Reference run (2025-10-21 subsample)
Use runs/20251021_233530/ as the canonical example of a recent full pipeline execution.
- Configuration:
mode="subsample"across 20 media IDs and four models (google/gemini-2.5-flash-lite,qwen/qwen3-vl-8b-instruct,openai/gpt-4o-mini,meta-llama/llama-4-maverick). - Runtime: 244 seconds wall time; no errors recorded in
run.log. - Artefacts:
alt_text_runs_20251021_233933_wide.{csv,parquet}— pivoted responses (one row per media object with model-specific columns).alt_text_runs_20251021_233933_long.{csv,parquet,jsonl}— long format table with 80 model/object rows.alt_text_runs_20251021_233933_prompts.csv— per-item prompt, system, and image URL trace.raw/*.json— individual API responses (model×object).images/*.jpg— thumbnails cached during the run.manifest.json— reproducibility metadata (models, media IDs, durations, output pointers).
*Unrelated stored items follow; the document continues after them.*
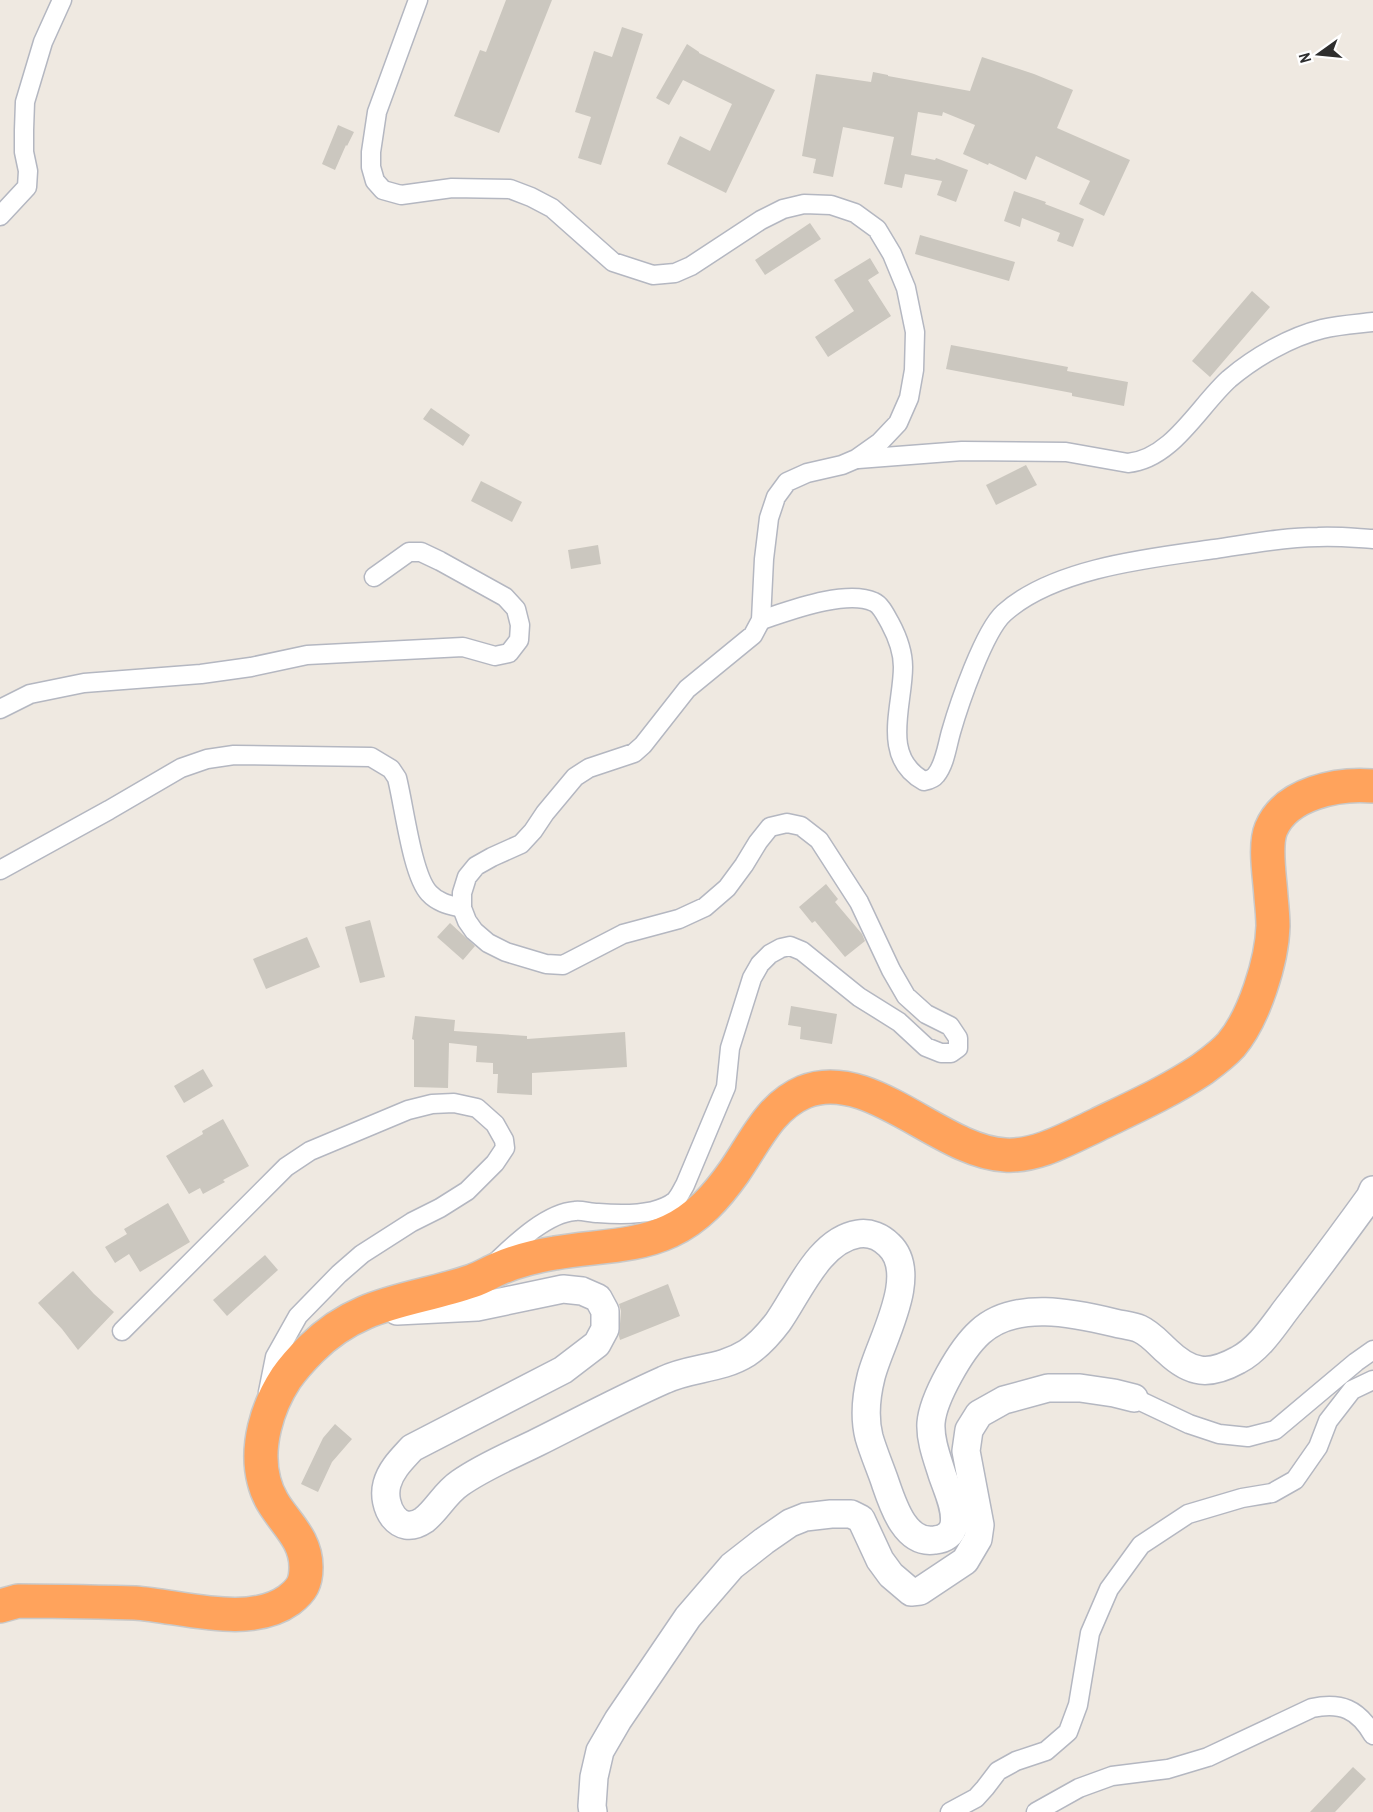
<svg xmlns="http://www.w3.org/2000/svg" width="1373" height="1812" viewBox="0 0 1373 1812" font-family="'Archivo Narrow',sans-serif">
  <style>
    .building { fill: #cbc7bf }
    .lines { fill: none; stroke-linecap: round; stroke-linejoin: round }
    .street-casing { stroke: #b4b7c1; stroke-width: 21 }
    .secondary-casing { stroke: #b4b7c1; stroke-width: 30 }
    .highway-casing { stroke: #c9c9c9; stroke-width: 36 }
    .street { stroke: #fff; stroke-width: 18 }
    .secondary { stroke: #fff; stroke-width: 27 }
    .highway { stroke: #ffa35c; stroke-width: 33 }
  </style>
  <rect width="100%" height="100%" fill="#efe9e1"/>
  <!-- building -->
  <g class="building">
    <path d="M506,0H552L499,133L454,116L480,50L486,52Z"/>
    <path d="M622,27L643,34L601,165L578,158L591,117L575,112L594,51L612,57Z"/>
    <path d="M687,44L699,52V53L775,90L726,193L667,164L680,136L710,151L732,104L683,80L669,105L656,98Z"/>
    <path d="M982,57L1034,74L1073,90L1057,128L1130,160L1104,216L1079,204L1090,181L1036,156L1026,180L989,163L988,165L963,154L975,125L943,112L942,116L918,112L911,155L935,160L936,158L968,170L956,202L937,195L942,181L905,174L902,188L884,184L894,137L843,127L833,177L813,173L816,159L802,156L816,74L871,82L873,72L888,75V76L970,91Z"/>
    <path d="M338,125L354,132L347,146L346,145L335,170L322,164Z"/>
    <path d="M1014,191L1046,202L1045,204L1084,219L1073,247L1057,241L1060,233L1022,218L1020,227L1004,221Z"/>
    <path d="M810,223L821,239L765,275L755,260Z"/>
    <path d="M920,235L1015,262L1009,281L915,254Z"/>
    <path d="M870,258L879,273L868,280L891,316L828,357L815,337L854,311L834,280Z"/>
    <path d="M1252,291L1270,307L1210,377L1192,361Z"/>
    <path d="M951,345L1068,367L1067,371L1128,382L1124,406L1072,396V393L946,369Z"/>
    <path d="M431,408L470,435L463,446L423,419Z"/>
    <path d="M1026,465L1037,485L996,505L986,485Z"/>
    <path d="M481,481L522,502L512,522L471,501Z"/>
    <path d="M598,545L601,564L571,569L568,550Z"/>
    <path d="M826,884L838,899L835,902L862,934L865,941L845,957L815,921L812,923L799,907Z"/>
    <path d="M370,920L385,977L360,983L345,927Z"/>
    <path d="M450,923L475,946L463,960L437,937Z"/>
    <path d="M307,937L320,967L266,989L253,959Z"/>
    <path d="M791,1006L837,1014L832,1044L800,1039L801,1027L788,1025Z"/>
    <path d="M415,1016L455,1020L454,1031L527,1036V1039L625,1032L627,1067L532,1073V1095L497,1093L498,1074H493V1063L476,1062L477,1046L449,1043L448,1088L414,1087V1040L412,1039Z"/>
    <path d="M203,1069L213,1086L184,1103L174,1086Z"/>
    <path d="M223,1119L249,1166L223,1180L225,1182L203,1194L200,1188L189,1194L166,1156L203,1134L202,1131Z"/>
    <path d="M168,1203L190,1242L140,1272L129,1254L115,1263L105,1247L127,1234L124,1229Z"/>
    <path d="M265,1255L278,1270L227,1316L213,1300Z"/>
    <path d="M73,1271L94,1294L114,1312L78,1350L62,1329L38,1303Z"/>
    <path d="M668,1284L680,1316L620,1340L619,1336L621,1311L619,1304Z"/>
    <path d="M335,1424L352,1439L332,1462L318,1492L301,1484L323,1438Z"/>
    <path d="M1353,1767L1366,1779L1335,1812H1310Z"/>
  </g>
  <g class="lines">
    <defs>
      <g id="street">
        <path d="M418,0L377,112L371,152V167L375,181L383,190L401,195L452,188L510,189L531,197L552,208L613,262L653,275L675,273L691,266L761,220L783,209L804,204L831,205L855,213L877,229L892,254L906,288L915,332L914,370L909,398L898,423L880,442L856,459L842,465L807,473L787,482L776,497L769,518L764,559L761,620L753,635L687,689L643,745L634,753L589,768L575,777L545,813L533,831L521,844L492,857L476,866L467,877L462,893V908L467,921L474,931L488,943L506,952L546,964L563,965L623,934L679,919L705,907L727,888L744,865L758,842L770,827L787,823L801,826L819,840L859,902L891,970L906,996L926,1014L950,1026L958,1038V1048L951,1053H941L926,1047L899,1022L859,997L802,951L790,946L781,948L770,954L760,964L752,978L730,1048L726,1087L685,1185C682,1190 679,1197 675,1201C656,1216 621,1215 598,1213C590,1213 582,1210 575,1211C547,1213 516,1243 497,1261"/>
        <path d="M0,216L27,187L28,171L24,152V130L25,102L43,42L62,0"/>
        <path d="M858,459L962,451L1066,452L1128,463C1172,459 1199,406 1229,379C1255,357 1290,337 1322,329C1339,325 1356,324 1373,322"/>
        <path d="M761,620C789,611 846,589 874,602C881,605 886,616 890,623C897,636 903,652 903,667C903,706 880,757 924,781C929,780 933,779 936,775C945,764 947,746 951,732C959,704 984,631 1004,613C1054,568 1150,558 1215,549C1249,544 1284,537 1318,537C1337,536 1355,538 1373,539"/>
        <path d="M0,709L30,694L84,683L201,674L251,667L307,655L463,647L495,656L509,653L519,640L520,625L516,609L505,597L440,561L421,552H409L374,577"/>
        <path d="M0,870L109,810L181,768L207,759L234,755L371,757L391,769L397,778C404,805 412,875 429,893C438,903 450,905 462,908"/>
        <path d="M122,1331L286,1167L310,1151L408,1110L432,1104L454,1103L477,1108L495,1124L504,1140L505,1148L495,1163L467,1191L440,1208L412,1222L362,1254L339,1274L298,1316L275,1357L268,1392"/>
        <path d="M1134,1398L1189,1424L1219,1434L1248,1437L1275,1430L1356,1362L1373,1350"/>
        <path d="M950,1812L976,1798L985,1788L998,1771L1016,1761L1046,1751L1068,1732L1078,1705L1090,1633L1109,1589L1141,1545L1188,1514L1242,1498L1272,1493L1295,1480L1318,1447L1328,1421L1352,1390L1373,1380"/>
        <path d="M1036,1812L1079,1788L1112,1776L1168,1769L1208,1757L1312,1708C1341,1702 1358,1709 1373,1735"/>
      </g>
      <g id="secondary">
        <path d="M397,1311L477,1307L563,1289L582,1291L598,1298L605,1311V1329L597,1344L563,1370L412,1448C403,1458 391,1469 387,1484C381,1506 398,1538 424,1520C437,1510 445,1493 460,1483C484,1466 512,1455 538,1442C580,1421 621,1399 664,1380C691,1367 720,1370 747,1353C759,1345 769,1334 778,1322C798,1294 819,1240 858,1234C870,1232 881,1237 889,1245C921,1275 879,1343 871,1377C866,1397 864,1417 869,1437C873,1451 879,1465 884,1479C892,1502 904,1545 935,1540C945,1539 952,1534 954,1525C957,1509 947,1489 942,1474C937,1458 930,1440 931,1423C933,1398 961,1349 980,1332C1015,1300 1074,1313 1115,1323C1123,1325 1133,1326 1140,1329C1151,1334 1159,1344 1167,1351C1191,1374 1209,1376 1238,1360C1261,1348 1275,1323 1291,1303C1318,1268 1344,1233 1370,1197L1373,1190"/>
        <path d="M593,1812L592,1806L594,1777L600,1751L618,1720L688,1617L732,1566L764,1541L790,1523L805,1517L831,1514H851L861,1519L880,1560L891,1575L911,1592L920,1591L965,1561L978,1539L980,1525L966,1451L969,1430L979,1414L1004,1400L1048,1388H1080L1114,1393L1134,1398"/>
      </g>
      <path id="highway" d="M0,1606L18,1601C57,1601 96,1602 135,1603C181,1606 249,1629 289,1600C302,1590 306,1583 306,1567C306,1531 272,1516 264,1481C255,1447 267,1407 286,1378C293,1368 302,1358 311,1349C360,1300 411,1302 472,1281C481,1278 489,1273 498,1269C516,1261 536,1256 555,1253C593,1246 634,1248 670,1231C698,1218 717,1196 734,1172C755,1142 769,1107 804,1092C869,1065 940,1152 1005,1155C1037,1157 1069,1138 1097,1125C1132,1108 1168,1092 1201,1070C1212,1062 1222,1055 1231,1045C1254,1018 1272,961 1273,926C1273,917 1272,907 1271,897C1270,878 1264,846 1271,829C1286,793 1338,783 1373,786"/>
    </defs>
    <!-- street casing -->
    <use href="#street" class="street-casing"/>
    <!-- secondary casing -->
    <use href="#secondary" class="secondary-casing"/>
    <!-- highway casing -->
    <use href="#highway" class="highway-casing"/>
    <!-- street -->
    <use href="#street" class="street"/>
    <!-- secondary -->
    <use href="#secondary" class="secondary"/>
    <!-- highway -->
    <use href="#highway" class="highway"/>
  </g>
  <!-- north arrow -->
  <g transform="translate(1319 54) rotate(255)" stroke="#ffffff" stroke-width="4.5" paint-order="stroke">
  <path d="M0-4.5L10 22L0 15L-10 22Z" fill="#2e2e2e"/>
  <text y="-9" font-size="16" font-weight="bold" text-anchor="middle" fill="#2e2e2e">N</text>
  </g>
</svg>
Mirror this structure when staging new runs for survey generation or reporting.
Support
This project is maintained by @maehr. Please understand that we can’t provide individual support via email. We also believe that help is much more valuable when it’s shared publicly, so more people can benefit from it.
| Type | Platforms |
|---|---|
| 🚨 Bug Reports | GitHub Issue Tracker |
| 📚 Docs Issue | GitHub Issue Tracker |
| 🎁 Feature Requests | GitHub Issue Tracker |
| 🛡 Report a security vulnerability | See SECURITY.md |
| 💬 General Questions | GitHub Discussions |
Roadmap
Contributing
Please see CONTRIBUTING.md for details on our code of conduct and the process for submitting pull requests.
License
The abstract, presentation materials, and documentation in this repository are released under the Creative Commons Attribution 4.0 International (CC BY 4.0) License - see the LICENSE-CCBY file for details. By using these materials, you agree to give appropriate credit to the original author(s) and to indicate if any modifications have been made.
Any code in this repository is released under the GNU Affero General Public License v3.0 - see the LICENSE-AGPL file for details.